6 Ways to Prepare for a Market Crash

Every investor lives with the risk, no matter how remote, of a major economic meltdown. It has happened before. It can happen again. If it does, years of hard-earned savings and retirement funds could be wiped out in hours.

Fortunately, there are steps you can take to shield the bulk of your assets from a market crash or even a global economic depression. Preparation and diversification are the key elements of a sound defensive strategy. Together, they can help you weather a financial hurricane.

Key Takeaways

  • Investors can take steps to shield the bulk of their assets from a market crash or a global economic depression—preparation and diversification are the key elements of a sound defensive strategy.
  • Diversifying your portfolio is probably the single most important measure that you can take to shield your investments from severe market difficulties.
  • When there is real turbulence in the markets, most professional traders move to cash or cash equivalents. 
  • Keep at least a small portion of your portfolio in guaranteed investments that won't fall with the markets.
  • Other smart advice for protecting your portfolio against a market crash includes hedging your bets by playing the options game; paying off debts to keep a stable balance sheet, and using tax-loss harvesting to mitigate your losses.

1. Diversify

Diversifying your portfolio is probably the single most important measure that you can take to shield your investments from a severe bear market.

Depending on your age and your risk tolerance, it may be reasonable for you to have most of your retirement savings in individual stocks, stock mutual funds, or exchange-traded funds (ETFs).

But you need to be prepared to move at least a good portion of that money into something safer if you see a crisis looming.

Individuals these days can put their money in a wide range of investments, each with its own level of risk: stocks, bonds, cash, real estate, derivatives, cash value life insurance, annuities, and precious metals are a few of them. You can even dabble in alternative holdings, perhaps with a small interest in a producing oil and gas project.

Spreading your wealth across several of these categories is the best way to ensure that you have something left if the bottom really falls out.

2. Fly to Safety

Whenever there is real turbulence in the markets, most professional traders move to cash or cash equivalents. You may want to do the same if you can do it before the crash comes.

If you get out quickly, you can get back in when prices are much lower. Then, when the trend eventually reverses, you can profit that much more from the appreciation.

3. Get a Guarantee

You probably don't want all of your savings in guaranteed investments. They just don't pay off well enough. But it's wise to keep at least a small portion in something that isn’t going to fall with the markets.

If you are a short-term investor, bank CDs and Treasury securities are a good bet.

If you are investing for a longer time period, fixed or indexed annuities or even indexed universal life insurance products can provide better returns than Treasury bonds. Corporate bonds and even the preferred stocks of blue-chip companies can also provide competitive income with minimal to moderate risk.

4. Hedge Your Bets 

If you see a major downturn ahead, don’t hesitate to set yourself up to profit directly from it.

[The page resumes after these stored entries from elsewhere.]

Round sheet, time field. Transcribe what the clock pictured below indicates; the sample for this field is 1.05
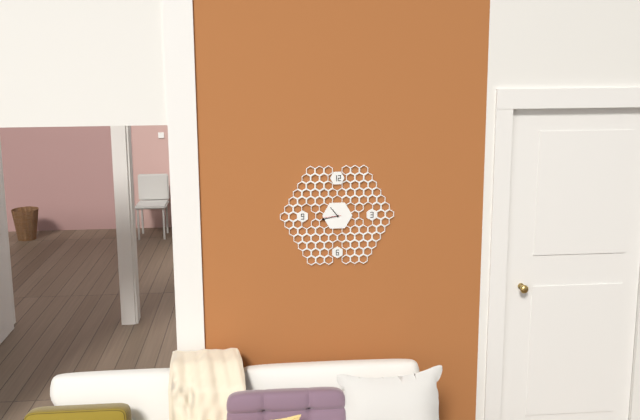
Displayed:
10.43
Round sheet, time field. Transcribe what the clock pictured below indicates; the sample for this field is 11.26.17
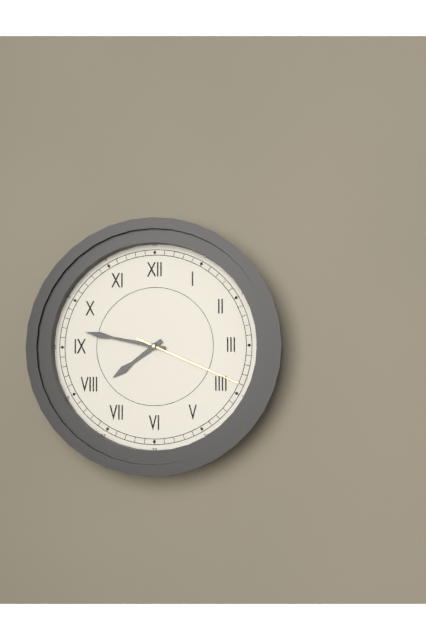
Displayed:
7.47.19
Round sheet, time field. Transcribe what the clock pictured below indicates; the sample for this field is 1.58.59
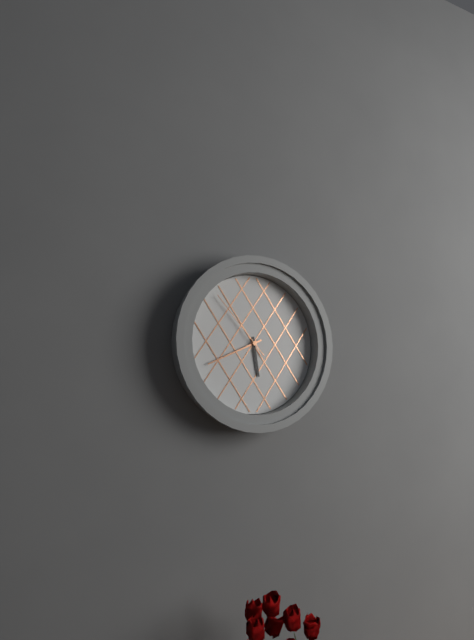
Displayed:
5.41.53
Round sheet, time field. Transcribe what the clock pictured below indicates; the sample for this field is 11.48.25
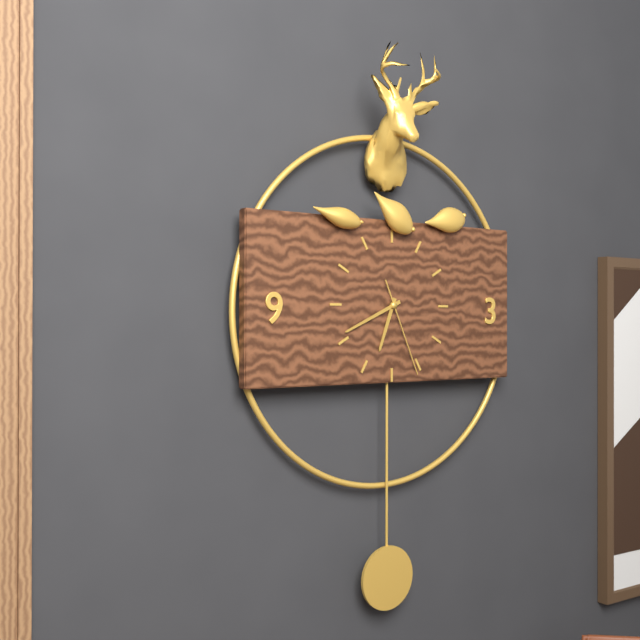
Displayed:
6.41.26
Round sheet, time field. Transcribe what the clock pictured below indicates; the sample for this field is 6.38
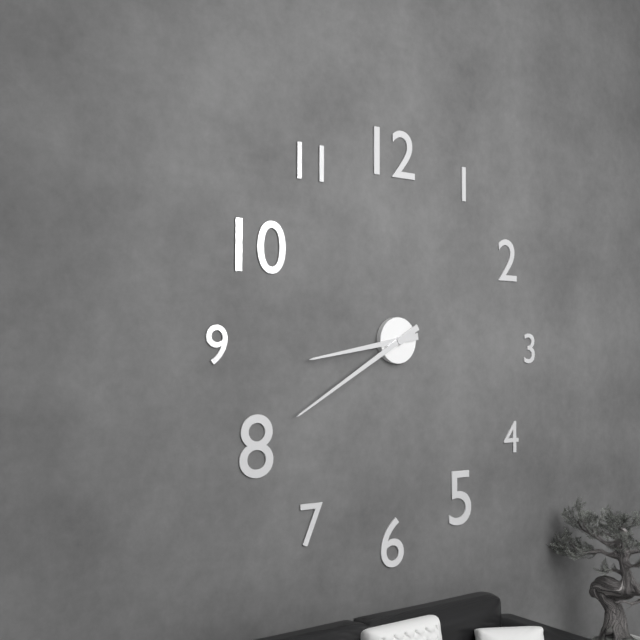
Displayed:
8.40
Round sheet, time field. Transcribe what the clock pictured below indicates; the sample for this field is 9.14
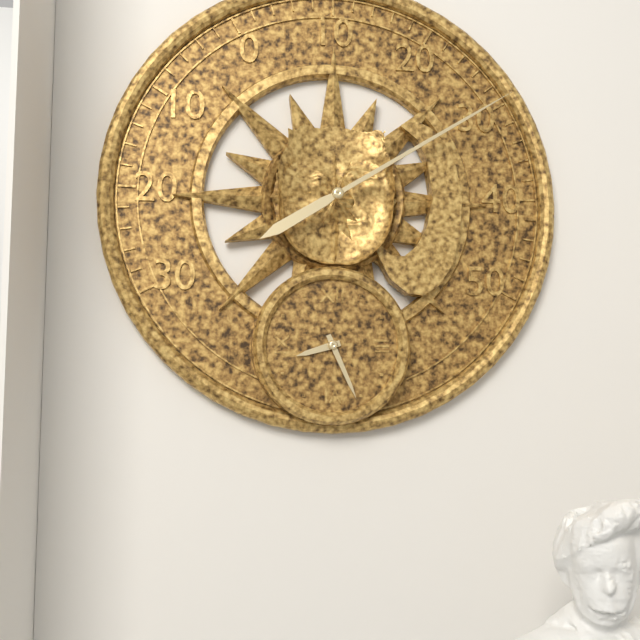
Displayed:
8.26
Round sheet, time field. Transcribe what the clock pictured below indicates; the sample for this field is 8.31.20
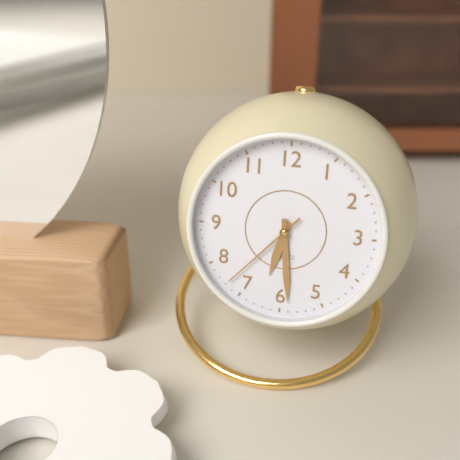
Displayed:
6.29.37
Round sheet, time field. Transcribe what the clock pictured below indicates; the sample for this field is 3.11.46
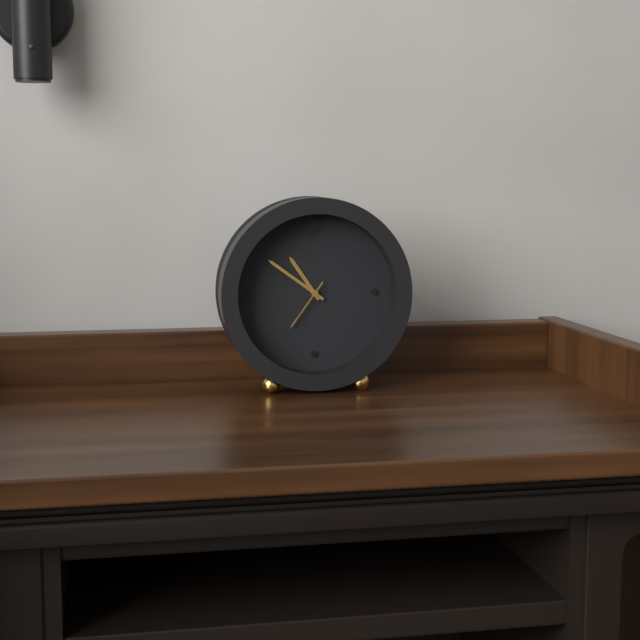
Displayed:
10.51.36
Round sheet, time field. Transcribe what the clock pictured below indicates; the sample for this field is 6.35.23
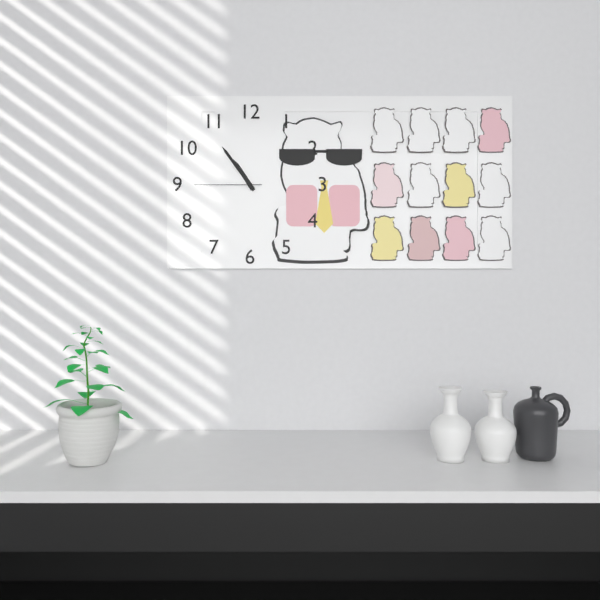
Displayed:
10.54.45
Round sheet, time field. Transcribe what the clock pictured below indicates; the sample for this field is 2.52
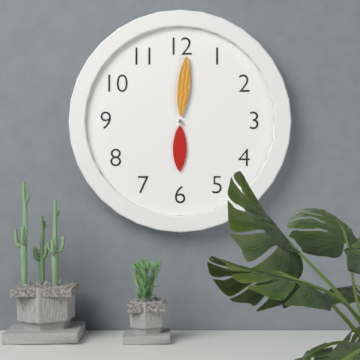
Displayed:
6.01
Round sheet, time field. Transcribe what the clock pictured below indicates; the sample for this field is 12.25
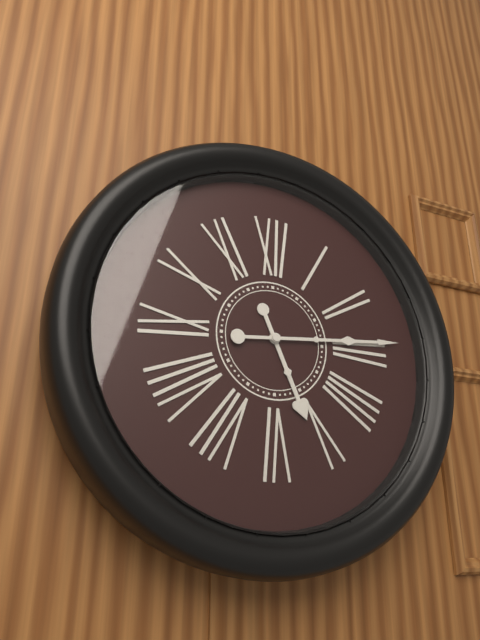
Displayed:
5.14
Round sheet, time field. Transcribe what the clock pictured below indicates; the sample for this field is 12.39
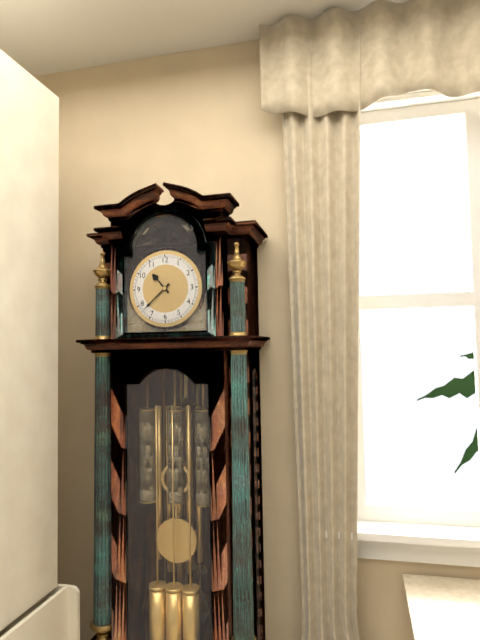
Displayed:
10.38
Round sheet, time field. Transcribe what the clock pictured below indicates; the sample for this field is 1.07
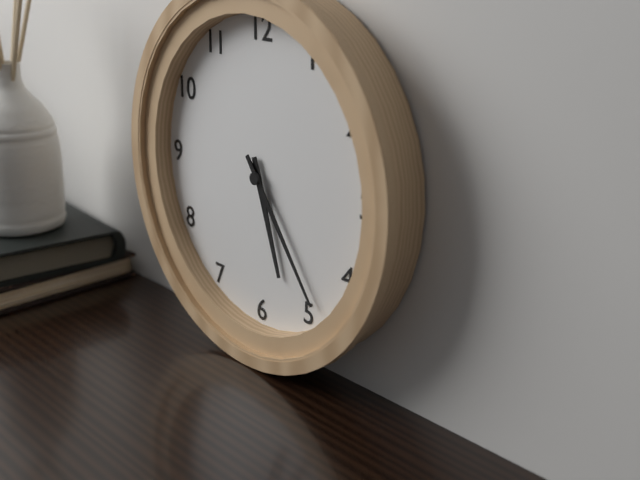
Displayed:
5.24
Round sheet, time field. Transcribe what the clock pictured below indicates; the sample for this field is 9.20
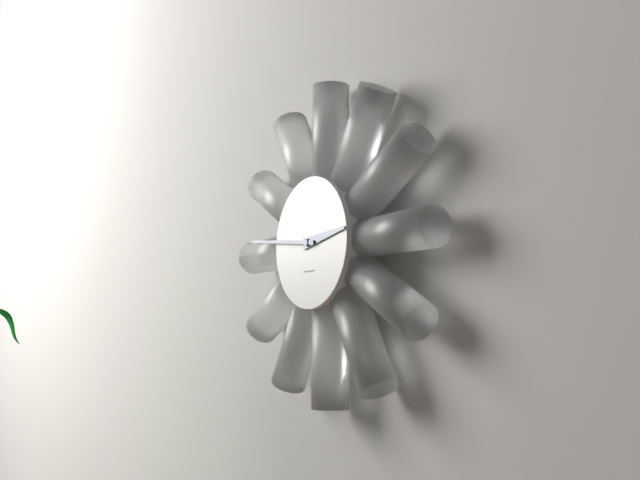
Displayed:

There are several ways you can do this, and the best way for you will depend on your risk tolerance and your time horizon.

If you own shares of stock that you think are going to fall, then you could sell the stock short and buy it back when the chart patterns show that it's probably near the bottom.

This is easier to do when you already own the stock you’re going to short. That way, if the market moves against you, you can simply deliver your shares to the broker and pay the difference in price in cash.

Another alternative is to buy put options on any stocks that you own that have options or on one or more of the financial indices. These derivatives will increase enormously in value if the price of the underlying security or benchmark drops in value.

5. Pay Off Debts

If you have substantial debts, you may be better off liquidating some or all of your holdings and paying off the debts if you see bad weather approaching in the markets. This is especially smart if you have a lot of high-interest debt such as credit card balances or other consumer loans. At least you'll be left with a relatively stable balance sheet while the bear market roars.

Paying off your house or at least a good chunk of your mortgage also can be a good idea. Minimizing your monthly obligations is never a bad idea.

6. Find the Silver Tax Lining

If you are not able to directly shield your investments from a collapse there are still ways you can take the sting out of your losses.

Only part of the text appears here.